Links: GitHub, demo.
WhatsApp AI Lead Qualification & Scheduling Agent (Customer Deployed)
Production deployment for a fitness business · Mar — Apr 2026.
Shipped a production AI agent on WhatsApp: qualifies leads conversationally, proposes time slots, obtains coach approval, and sends Google Meet confirmations — deployed to a paying customer with zero manual intervention in the booking flow.

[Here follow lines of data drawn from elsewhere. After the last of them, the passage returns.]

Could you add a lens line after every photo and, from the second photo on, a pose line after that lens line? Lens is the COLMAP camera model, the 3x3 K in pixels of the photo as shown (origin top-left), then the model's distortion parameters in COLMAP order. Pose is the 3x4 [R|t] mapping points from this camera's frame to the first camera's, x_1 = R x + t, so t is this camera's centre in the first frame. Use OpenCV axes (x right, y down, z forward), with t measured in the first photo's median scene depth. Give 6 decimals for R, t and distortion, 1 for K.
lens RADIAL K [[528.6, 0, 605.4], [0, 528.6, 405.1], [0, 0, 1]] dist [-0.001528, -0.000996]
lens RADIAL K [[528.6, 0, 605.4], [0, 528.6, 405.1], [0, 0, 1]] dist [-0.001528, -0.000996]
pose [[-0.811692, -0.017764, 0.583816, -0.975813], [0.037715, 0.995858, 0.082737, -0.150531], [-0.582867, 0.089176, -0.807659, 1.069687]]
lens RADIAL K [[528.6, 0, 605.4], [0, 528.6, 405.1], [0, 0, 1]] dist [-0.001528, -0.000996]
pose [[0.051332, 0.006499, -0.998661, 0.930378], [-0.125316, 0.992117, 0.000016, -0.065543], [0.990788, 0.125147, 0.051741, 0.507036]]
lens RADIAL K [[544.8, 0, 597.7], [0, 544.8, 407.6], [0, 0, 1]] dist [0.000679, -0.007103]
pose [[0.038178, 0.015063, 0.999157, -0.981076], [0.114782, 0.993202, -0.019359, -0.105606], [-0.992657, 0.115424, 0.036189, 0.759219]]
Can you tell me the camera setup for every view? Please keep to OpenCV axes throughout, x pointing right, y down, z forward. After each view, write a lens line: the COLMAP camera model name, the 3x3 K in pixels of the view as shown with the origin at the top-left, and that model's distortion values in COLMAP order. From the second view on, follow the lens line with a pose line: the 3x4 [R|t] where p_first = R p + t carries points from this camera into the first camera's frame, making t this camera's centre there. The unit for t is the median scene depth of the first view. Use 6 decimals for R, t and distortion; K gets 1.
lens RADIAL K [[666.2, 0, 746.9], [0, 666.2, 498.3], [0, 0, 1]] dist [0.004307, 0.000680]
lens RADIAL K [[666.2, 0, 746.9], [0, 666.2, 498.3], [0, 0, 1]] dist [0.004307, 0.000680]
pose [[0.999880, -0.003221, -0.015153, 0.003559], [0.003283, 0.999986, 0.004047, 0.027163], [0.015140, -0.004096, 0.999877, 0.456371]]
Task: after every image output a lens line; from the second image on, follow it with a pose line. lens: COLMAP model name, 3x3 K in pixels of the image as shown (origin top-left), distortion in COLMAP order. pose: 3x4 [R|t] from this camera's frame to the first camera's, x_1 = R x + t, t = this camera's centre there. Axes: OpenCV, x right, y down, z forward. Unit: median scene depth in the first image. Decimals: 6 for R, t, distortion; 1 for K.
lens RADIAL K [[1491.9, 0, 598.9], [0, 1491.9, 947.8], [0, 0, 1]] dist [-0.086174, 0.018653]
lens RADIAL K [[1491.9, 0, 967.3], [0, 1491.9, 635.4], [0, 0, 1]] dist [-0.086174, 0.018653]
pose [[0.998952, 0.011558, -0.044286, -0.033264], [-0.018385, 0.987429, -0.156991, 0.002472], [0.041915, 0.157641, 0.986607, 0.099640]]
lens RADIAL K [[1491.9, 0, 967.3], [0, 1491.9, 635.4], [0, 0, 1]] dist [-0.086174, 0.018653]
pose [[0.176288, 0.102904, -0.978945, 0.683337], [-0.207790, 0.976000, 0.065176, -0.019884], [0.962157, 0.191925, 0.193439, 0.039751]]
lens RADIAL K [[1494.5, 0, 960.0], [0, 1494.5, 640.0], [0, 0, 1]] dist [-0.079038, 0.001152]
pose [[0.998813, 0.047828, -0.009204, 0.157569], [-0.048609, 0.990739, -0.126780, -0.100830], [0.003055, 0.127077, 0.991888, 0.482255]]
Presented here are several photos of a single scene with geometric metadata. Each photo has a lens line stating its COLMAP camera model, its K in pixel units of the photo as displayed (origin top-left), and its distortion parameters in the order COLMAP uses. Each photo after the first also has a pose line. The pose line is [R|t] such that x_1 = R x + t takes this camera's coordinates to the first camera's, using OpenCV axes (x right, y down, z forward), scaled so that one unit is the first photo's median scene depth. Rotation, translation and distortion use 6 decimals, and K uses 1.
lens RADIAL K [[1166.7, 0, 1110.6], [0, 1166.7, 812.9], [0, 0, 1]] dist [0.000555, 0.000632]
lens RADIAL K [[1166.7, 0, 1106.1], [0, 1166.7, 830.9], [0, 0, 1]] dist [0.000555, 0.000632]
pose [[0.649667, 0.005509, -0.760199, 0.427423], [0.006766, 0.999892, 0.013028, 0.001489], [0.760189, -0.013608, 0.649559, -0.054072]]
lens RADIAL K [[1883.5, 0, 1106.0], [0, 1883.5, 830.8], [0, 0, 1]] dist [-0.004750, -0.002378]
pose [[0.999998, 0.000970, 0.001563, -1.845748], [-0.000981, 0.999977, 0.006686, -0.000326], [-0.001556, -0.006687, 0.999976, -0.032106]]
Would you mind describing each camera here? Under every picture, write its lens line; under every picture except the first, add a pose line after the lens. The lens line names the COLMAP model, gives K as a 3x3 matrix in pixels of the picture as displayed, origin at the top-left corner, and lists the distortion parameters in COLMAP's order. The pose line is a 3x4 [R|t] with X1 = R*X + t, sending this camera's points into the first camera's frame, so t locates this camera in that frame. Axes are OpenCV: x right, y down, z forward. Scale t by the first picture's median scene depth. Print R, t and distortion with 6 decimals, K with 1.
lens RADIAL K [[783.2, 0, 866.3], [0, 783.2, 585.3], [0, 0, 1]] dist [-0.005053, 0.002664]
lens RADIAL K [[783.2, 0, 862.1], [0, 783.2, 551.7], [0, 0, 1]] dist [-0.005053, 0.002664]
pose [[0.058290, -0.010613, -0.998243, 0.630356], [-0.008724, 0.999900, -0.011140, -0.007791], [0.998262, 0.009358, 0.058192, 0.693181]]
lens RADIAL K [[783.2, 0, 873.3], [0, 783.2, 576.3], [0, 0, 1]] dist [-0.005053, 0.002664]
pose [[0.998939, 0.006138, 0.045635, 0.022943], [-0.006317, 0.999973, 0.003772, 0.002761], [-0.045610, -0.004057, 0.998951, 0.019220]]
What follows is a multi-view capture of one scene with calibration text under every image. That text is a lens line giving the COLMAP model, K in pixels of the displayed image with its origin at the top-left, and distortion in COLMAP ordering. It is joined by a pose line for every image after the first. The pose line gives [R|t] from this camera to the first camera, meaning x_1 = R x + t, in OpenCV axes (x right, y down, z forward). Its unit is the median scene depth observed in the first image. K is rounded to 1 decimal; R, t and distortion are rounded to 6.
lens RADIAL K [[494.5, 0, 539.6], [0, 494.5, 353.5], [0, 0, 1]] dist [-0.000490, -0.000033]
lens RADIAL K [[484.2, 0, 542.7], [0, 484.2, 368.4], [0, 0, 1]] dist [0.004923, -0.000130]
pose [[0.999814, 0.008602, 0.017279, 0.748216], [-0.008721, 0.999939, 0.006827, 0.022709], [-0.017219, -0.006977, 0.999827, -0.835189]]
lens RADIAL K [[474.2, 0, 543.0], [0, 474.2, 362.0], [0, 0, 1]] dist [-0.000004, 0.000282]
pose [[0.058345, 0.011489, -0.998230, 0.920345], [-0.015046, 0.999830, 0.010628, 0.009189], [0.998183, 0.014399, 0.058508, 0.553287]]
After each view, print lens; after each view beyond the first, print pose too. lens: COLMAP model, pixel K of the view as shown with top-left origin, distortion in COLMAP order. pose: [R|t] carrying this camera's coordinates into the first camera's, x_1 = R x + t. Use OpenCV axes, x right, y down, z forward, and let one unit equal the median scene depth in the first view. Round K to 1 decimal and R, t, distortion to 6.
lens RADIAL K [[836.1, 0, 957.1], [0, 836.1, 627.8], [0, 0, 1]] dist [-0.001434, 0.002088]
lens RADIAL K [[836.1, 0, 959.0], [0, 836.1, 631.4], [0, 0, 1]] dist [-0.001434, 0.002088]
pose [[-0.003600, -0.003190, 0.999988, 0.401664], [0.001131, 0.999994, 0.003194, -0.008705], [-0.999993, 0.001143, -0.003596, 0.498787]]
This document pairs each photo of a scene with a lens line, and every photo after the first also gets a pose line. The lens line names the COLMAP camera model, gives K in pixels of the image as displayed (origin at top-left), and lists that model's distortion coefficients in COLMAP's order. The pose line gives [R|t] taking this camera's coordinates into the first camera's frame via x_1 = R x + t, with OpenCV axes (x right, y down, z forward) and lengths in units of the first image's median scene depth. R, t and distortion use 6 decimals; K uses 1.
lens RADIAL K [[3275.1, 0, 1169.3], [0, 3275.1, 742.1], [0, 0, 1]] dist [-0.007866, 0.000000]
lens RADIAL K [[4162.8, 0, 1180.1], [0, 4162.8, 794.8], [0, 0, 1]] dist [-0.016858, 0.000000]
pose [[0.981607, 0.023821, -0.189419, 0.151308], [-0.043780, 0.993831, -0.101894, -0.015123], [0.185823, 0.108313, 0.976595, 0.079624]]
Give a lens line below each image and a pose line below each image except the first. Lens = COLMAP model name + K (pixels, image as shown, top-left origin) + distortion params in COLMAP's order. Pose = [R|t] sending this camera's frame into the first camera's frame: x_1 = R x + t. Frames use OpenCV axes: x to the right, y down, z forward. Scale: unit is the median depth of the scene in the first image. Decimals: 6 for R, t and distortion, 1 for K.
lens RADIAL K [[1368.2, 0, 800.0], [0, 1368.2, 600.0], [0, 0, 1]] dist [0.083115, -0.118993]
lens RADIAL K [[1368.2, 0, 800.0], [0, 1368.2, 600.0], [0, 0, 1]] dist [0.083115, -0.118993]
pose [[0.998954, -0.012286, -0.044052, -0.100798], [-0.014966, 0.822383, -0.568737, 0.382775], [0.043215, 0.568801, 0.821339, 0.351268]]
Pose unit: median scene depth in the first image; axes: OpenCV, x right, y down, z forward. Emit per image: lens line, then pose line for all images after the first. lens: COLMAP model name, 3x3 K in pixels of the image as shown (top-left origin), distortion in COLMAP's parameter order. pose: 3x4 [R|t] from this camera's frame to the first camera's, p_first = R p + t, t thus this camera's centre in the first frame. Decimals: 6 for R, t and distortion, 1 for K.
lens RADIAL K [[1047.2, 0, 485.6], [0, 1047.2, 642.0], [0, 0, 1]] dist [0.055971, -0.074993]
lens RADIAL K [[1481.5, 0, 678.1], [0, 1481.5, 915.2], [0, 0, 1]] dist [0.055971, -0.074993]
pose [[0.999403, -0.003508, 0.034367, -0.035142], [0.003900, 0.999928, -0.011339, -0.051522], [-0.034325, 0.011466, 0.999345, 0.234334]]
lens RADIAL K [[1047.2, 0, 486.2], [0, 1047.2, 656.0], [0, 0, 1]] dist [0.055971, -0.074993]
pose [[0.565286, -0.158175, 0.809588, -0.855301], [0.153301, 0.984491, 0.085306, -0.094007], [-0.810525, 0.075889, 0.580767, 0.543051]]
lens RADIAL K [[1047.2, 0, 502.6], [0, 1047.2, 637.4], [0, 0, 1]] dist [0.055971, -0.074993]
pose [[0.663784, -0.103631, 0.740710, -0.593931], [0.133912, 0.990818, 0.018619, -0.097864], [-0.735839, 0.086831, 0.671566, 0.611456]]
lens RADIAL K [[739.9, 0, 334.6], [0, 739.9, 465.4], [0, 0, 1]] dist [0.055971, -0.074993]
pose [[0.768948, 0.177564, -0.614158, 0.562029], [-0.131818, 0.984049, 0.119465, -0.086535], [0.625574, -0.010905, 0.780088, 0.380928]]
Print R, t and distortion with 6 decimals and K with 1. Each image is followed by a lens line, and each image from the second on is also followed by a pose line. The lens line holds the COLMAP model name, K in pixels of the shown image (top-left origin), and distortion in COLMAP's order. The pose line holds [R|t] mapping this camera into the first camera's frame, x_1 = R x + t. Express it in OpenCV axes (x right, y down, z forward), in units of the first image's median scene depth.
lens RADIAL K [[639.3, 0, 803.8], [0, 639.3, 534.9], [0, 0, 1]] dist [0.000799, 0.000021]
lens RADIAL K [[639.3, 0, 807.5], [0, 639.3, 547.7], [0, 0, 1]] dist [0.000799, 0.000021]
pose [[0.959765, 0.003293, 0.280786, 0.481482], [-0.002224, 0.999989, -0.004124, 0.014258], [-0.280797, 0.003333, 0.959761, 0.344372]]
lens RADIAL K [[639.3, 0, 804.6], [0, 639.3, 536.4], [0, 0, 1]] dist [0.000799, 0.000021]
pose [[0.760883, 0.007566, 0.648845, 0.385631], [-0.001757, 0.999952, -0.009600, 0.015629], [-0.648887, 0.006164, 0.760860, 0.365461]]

Stack: Next.js, Vercel AI SDK, Neon Postgres, Upstash Redis, Meta Cloud API. Engineered stateful lead tracking, webhook deduplication, per-number rate limiting, human-handoff triggers, and Vercel Cron for automated reminders.
AI Factory Scheduling Agent (Hackathon)
Physical AI × Manufacturing Hackathon · Forgis · Zurich · Feb 2026.
Co-built an AI agent that schedules factory production orders on the Arke MES, takes operator approval over Telegram, and executes each phase on a robot arm with vision-based verification. Designed and implemented the scheduling algorithm as a mixed-integer linear program (Google OR-Tools) producing provably optimal sequences that minimise deadline tardiness across multi-phase orders.
Built the vision-verification module that checks the workspace state after each robot move; simulated the full schedule live on an SO-101 robot arm during the 24h on-site demo.
Real-Time Voice Meeting Agent for Discord (In progress)
Personal project · Jan 2026 — Present.
Building an autonomous voice agent that joins Discord voice channels, engages in real-time conversation using STT/TTS, generates structured meeting summaries, and maintains persistent memory across sessions for longitudinal context.
YouTube Learning Companion — DeepNoteAI (Open Source)
Personal project · Feb — Jun 2025.
AI web app converting long-form YouTube videos into structured study sessions with segment-wise explanations and comprehension questions; multi-expert LLM pipeline with an async backend and FAISS-based vector retrieval. GitHub.
Stack
Frameworks: PyTorch, TensorFlow, HuggingFace Diffusers & Transformers.
Infrastructure: SLURM (multi-GPU H200/A6000), FP16 mixed-precision, Weights & Biases, distributed training.
Generative Modeling: Latent diffusion (SVD, DDPM, flow matching), ControlNet, VAE / VQVAE, autoregressive token models.
Computer Vision: Semantic segmentation (Cityscapes / KITTI-360), DRN-D-105, FID / FVD / mIoU evaluation.
Web & Apps: React, Next.js, Vercel AI SDK, Electron, Tailwind CSS.
Languages: Python, TypeScript / JavaScript, C / C++ (AUTOSAR / embedded).